> DIRECTIONS FOR THIS TASK
Rewrite the lines below, putting "route" in place of "endpoint" wherever it appears and leaving everything else unchanged.

> DATA EXTRACTS
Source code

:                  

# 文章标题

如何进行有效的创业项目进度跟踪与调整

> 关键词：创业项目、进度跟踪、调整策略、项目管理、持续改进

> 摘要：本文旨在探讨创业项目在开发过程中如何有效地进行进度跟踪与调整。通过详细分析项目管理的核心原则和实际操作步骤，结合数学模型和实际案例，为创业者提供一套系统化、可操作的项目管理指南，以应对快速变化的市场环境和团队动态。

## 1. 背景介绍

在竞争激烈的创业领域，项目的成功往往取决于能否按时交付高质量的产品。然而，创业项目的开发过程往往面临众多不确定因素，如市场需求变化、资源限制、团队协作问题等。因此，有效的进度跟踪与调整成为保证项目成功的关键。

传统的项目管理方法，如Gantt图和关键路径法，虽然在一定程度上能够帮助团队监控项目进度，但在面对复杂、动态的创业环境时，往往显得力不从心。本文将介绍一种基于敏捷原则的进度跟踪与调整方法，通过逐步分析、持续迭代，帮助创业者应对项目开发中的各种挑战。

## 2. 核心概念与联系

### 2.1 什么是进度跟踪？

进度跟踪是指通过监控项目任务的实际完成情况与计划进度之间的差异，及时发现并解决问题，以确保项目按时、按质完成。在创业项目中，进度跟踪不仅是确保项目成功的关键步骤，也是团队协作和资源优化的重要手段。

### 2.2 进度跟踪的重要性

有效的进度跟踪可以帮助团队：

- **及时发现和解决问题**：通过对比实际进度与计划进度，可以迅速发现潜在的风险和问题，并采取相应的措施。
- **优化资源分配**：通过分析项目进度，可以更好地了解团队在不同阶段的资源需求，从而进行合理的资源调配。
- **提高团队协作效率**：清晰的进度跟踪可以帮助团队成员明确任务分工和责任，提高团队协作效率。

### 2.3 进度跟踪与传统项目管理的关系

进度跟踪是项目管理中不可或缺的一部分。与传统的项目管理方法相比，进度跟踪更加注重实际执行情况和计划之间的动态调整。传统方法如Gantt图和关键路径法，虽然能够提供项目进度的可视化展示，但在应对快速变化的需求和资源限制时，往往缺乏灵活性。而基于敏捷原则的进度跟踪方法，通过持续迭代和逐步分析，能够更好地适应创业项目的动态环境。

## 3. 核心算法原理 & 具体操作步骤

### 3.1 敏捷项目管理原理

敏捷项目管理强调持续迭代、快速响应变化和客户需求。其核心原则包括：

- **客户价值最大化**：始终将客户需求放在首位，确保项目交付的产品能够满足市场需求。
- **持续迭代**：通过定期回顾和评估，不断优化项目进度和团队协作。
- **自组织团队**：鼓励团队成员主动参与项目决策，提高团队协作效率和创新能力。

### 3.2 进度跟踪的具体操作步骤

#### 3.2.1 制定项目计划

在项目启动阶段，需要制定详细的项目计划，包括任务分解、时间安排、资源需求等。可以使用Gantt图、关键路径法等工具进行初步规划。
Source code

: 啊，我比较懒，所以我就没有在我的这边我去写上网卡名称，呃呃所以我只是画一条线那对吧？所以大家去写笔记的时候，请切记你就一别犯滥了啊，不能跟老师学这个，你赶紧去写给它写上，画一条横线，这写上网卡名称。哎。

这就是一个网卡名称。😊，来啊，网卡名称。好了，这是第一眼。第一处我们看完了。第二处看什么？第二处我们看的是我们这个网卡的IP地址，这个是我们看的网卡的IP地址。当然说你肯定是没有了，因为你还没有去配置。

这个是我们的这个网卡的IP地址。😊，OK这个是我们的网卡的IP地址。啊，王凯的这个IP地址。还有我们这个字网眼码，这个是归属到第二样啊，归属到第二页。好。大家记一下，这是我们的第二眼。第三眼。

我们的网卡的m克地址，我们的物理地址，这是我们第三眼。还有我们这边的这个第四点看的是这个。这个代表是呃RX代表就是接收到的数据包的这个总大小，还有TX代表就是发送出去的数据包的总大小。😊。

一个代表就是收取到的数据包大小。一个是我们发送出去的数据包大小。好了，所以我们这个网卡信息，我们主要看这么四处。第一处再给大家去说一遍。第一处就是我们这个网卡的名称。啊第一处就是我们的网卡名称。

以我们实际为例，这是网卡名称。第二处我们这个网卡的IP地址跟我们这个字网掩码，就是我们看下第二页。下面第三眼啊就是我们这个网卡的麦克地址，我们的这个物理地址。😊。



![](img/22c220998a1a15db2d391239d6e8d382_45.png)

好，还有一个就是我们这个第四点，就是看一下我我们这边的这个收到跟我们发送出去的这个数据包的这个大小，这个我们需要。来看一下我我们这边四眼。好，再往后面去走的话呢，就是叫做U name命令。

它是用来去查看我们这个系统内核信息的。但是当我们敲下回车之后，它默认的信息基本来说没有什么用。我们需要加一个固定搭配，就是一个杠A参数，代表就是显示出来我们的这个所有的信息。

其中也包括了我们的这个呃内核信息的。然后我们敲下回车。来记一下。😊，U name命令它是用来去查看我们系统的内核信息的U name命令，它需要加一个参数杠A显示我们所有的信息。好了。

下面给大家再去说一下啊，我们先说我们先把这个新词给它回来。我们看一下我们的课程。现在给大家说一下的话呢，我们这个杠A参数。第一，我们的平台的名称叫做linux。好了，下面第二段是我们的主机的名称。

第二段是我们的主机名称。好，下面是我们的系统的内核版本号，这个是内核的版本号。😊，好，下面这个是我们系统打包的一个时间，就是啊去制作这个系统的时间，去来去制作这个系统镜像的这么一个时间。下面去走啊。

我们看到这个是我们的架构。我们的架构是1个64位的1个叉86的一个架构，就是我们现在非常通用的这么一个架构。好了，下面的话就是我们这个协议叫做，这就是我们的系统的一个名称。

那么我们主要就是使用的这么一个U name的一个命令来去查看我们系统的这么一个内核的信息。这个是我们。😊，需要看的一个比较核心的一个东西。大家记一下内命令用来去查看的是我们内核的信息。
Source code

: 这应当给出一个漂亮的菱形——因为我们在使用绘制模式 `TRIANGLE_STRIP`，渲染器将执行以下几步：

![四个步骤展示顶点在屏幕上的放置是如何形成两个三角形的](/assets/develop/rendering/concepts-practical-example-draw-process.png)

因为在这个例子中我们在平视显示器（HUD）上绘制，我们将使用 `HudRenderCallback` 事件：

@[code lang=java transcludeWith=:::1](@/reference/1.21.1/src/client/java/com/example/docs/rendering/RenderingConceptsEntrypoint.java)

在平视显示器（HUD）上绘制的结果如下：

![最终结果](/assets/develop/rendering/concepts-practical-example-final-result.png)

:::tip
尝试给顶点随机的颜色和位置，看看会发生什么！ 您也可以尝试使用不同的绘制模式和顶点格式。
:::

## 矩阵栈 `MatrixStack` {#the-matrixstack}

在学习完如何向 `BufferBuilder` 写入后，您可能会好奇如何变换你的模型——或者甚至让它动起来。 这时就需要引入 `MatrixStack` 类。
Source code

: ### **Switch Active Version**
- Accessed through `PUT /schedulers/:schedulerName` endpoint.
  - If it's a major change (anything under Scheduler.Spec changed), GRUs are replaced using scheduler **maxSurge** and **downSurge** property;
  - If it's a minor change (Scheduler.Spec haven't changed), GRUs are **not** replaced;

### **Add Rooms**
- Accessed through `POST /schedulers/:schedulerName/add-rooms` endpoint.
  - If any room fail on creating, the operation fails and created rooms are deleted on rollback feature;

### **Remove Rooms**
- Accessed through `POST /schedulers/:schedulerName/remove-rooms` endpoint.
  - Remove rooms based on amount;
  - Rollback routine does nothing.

> RESULT OF THE EXERCISE
Source code

:                  

# 文章标题

如何进行有效的创业项目进度跟踪与调整

> 关键词：创业项目、进度跟踪、调整策略、项目管理、持续改进

> 摘要：本文旨在探讨创业项目在开发过程中如何有效地进行进度跟踪与调整。通过详细分析项目管理的核心原则和实际操作步骤，结合数学模型和实际案例，为创业者提供一套系统化、可操作的项目管理指南，以应对快速变化的市场环境和团队动态。

## 1. 背景介绍

在竞争激烈的创业领域，项目的成功往往取决于能否按时交付高质量的产品。然而，创业项目的开发过程往往面临众多不确定因素，如市场需求变化、资源限制、团队协作问题等。因此，有效的进度跟踪与调整成为保证项目成功的关键。

传统的项目管理方法，如Gantt图和关键路径法，虽然在一定程度上能够帮助团队监控项目进度，但在面对复杂、动态的创业环境时，往往显得力不从心。本文将介绍一种基于敏捷原则的进度跟踪与调整方法，通过逐步分析、持续迭代，帮助创业者应对项目开发中的各种挑战。

## 2. 核心概念与联系

### 2.1 什么是进度跟踪？

进度跟踪是指通过监控项目任务的实际完成情况与计划进度之间的差异，及时发现并解决问题，以确保项目按时、按质完成。在创业项目中，进度跟踪不仅是确保项目成功的关键步骤，也是团队协作和资源优化的重要手段。

### 2.2 进度跟踪的重要性

有效的进度跟踪可以帮助团队：

- **及时发现和解决问题**：通过对比实际进度与计划进度，可以迅速发现潜在的风险和问题，并采取相应的措施。
- **优化资源分配**：通过分析项目进度，可以更好地了解团队在不同阶段的资源需求，从而进行合理的资源调配。
- **提高团队协作效率**：清晰的进度跟踪可以帮助团队成员明确任务分工和责任，提高团队协作效率。

### 2.3 进度跟踪与传统项目管理的关系

进度跟踪是项目管理中不可或缺的一部分。与传统的项目管理方法相比，进度跟踪更加注重实际执行情况和计划之间的动态调整。传统方法如Gantt图和关键路径法，虽然能够提供项目进度的可视化展示，但在应对快速变化的需求和资源限制时，往往缺乏灵活性。而基于敏捷原则的进度跟踪方法，通过持续迭代和逐步分析，能够更好地适应创业项目的动态环境。

## 3. 核心算法原理 & 具体操作步骤

### 3.1 敏捷项目管理原理

敏捷项目管理强调持续迭代、快速响应变化和客户需求。其核心原则包括：

- **客户价值最大化**：始终将客户需求放在首位，确保项目交付的产品能够满足市场需求。
- **持续迭代**：通过定期回顾和评估，不断优化项目进度和团队协作。
- **自组织团队**：鼓励团队成员主动参与项目决策，提高团队协作效率和创新能力。

### 3.2 进度跟踪的具体操作步骤

#### 3.2.1 制定项目计划

在项目启动阶段，需要制定详细的项目计划，包括任务分解、时间安排、资源需求等。可以使用Gantt图、关键路径法等工具进行初步规划。
Source code

: 啊，我比较懒，所以我就没有在我的这边我去写上网卡名称，呃呃所以我只是画一条线那对吧？所以大家去写笔记的时候，请切记你就一别犯滥了啊，不能跟老师学这个，你赶紧去写给它写上，画一条横线，这写上网卡名称。哎。

这就是一个网卡名称。😊，来啊，网卡名称。好了，这是第一眼。第一处我们看完了。第二处看什么？第二处我们看的是我们这个网卡的IP地址，这个是我们看的网卡的IP地址。当然说你肯定是没有了，因为你还没有去配置。

这个是我们的这个网卡的IP地址。😊，OK这个是我们的网卡的IP地址。啊，王凯的这个IP地址。还有我们这个字网眼码，这个是归属到第二样啊，归属到第二页。好。大家记一下，这是我们的第二眼。第三眼。

我们的网卡的m克地址，我们的物理地址，这是我们第三眼。还有我们这边的这个第四点看的是这个。这个代表是呃RX代表就是接收到的数据包的这个总大小，还有TX代表就是发送出去的数据包的总大小。😊。

一个代表就是收取到的数据包大小。一个是我们发送出去的数据包大小。好了，所以我们这个网卡信息，我们主要看这么四处。第一处再给大家去说一遍。第一处就是我们这个网卡的名称。啊第一处就是我们的网卡名称。

以我们实际为例，这是网卡名称。第二处我们这个网卡的IP地址跟我们这个字网掩码，就是我们看下第二页。下面第三眼啊就是我们这个网卡的麦克地址，我们的这个物理地址。😊。



![](img/22c220998a1a15db2d391239d6e8d382_45.png)

好，还有一个就是我们这个第四点，就是看一下我我们这边的这个收到跟我们发送出去的这个数据包的这个大小，这个我们需要。来看一下我我们这边四眼。好，再往后面去走的话呢，就是叫做U name命令。

它是用来去查看我们这个系统内核信息的。但是当我们敲下回车之后，它默认的信息基本来说没有什么用。我们需要加一个固定搭配，就是一个杠A参数，代表就是显示出来我们的这个所有的信息。

其中也包括了我们的这个呃内核信息的。然后我们敲下回车。来记一下。😊，U name命令它是用来去查看我们系统的内核信息的U name命令，它需要加一个参数杠A显示我们所有的信息。好了。

下面给大家再去说一下啊，我们先说我们先把这个新词给它回来。我们看一下我们的课程。现在给大家说一下的话呢，我们这个杠A参数。第一，我们的平台的名称叫做linux。好了，下面第二段是我们的主机的名称。

第二段是我们的主机名称。好，下面是我们的系统的内核版本号，这个是内核的版本号。😊，好，下面这个是我们系统打包的一个时间，就是啊去制作这个系统的时间，去来去制作这个系统镜像的这么一个时间。下面去走啊。

我们看到这个是我们的架构。我们的架构是1个64位的1个叉86的一个架构，就是我们现在非常通用的这么一个架构。好了，下面的话就是我们这个协议叫做，这就是我们的系统的一个名称。

那么我们主要就是使用的这么一个U name的一个命令来去查看我们系统的这么一个内核的信息。这个是我们。😊，需要看的一个比较核心的一个东西。大家记一下内命令用来去查看的是我们内核的信息。
Source code

: 这应当给出一个漂亮的菱形——因为我们在使用绘制模式 `TRIANGLE_STRIP`，渲染器将执行以下几步：

![四个步骤展示顶点在屏幕上的放置是如何形成两个三角形的](/assets/develop/rendering/concepts-practical-example-draw-process.png)

因为在这个例子中我们在平视显示器（HUD）上绘制，我们将使用 `HudRenderCallback` 事件：

@[code lang=java transcludeWith=:::1](@/reference/1.21.1/src/client/java/com/example/docs/rendering/RenderingConceptsEntrypoint.java)

在平视显示器（HUD）上绘制的结果如下：

![最终结果](/assets/develop/rendering/concepts-practical-example-final-result.png)

:::tip
尝试给顶点随机的颜色和位置，看看会发生什么！ 您也可以尝试使用不同的绘制模式和顶点格式。
:::

## 矩阵栈 `MatrixStack` {#the-matrixstack}

在学习完如何向 `BufferBuilder` 写入后，您可能会好奇如何变换你的模型——或者甚至让它动起来。 这时就需要引入 `MatrixStack` 类。
Source code

: ### **Switch Active Version**
- Accessed through `PUT /schedulers/:schedulerName` route.
  - If it's a major change (anything under Scheduler.Spec changed), GRUs are replaced using scheduler **maxSurge** and **downSurge** property;
  - If it's a minor change (Scheduler.Spec haven't changed), GRUs are **not** replaced;

### **Add Rooms**
- Accessed through `POST /schedulers/:schedulerName/add-rooms` route.
  - If any room fail on creating, the operation fails and created rooms are deleted on rollback feature;

### **Remove Rooms**
- Accessed through `POST /schedulers/:schedulerName/remove-rooms` route.
  - Remove rooms based on amount;
  - Rollback routine does nothing.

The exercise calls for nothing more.